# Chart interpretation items
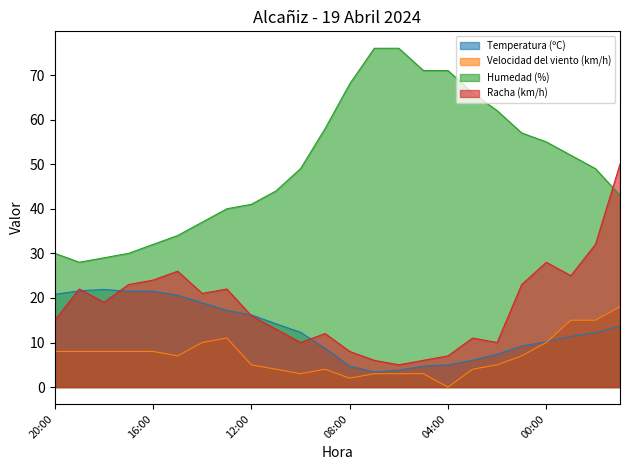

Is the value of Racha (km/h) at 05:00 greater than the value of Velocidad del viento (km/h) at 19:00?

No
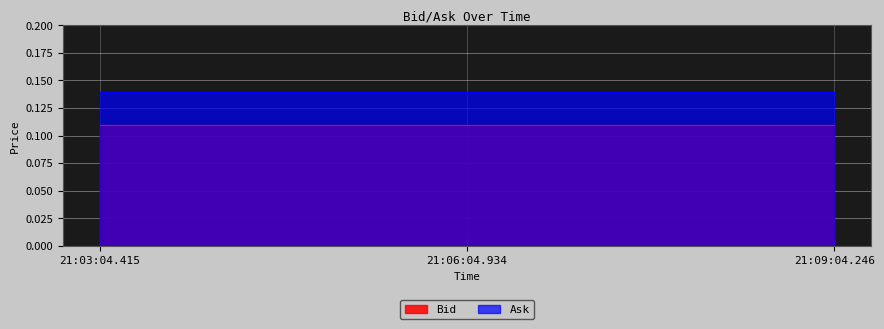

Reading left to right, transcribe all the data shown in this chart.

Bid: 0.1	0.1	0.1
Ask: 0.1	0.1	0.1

# WHAT IS EXPECTED
Gather every line from the items above that contains the word "transcribe", copying each one in full. Case counts.

# OUTPUT FOR THIS EXERCISE
Reading left to right, transcribe all the data shown in this chart.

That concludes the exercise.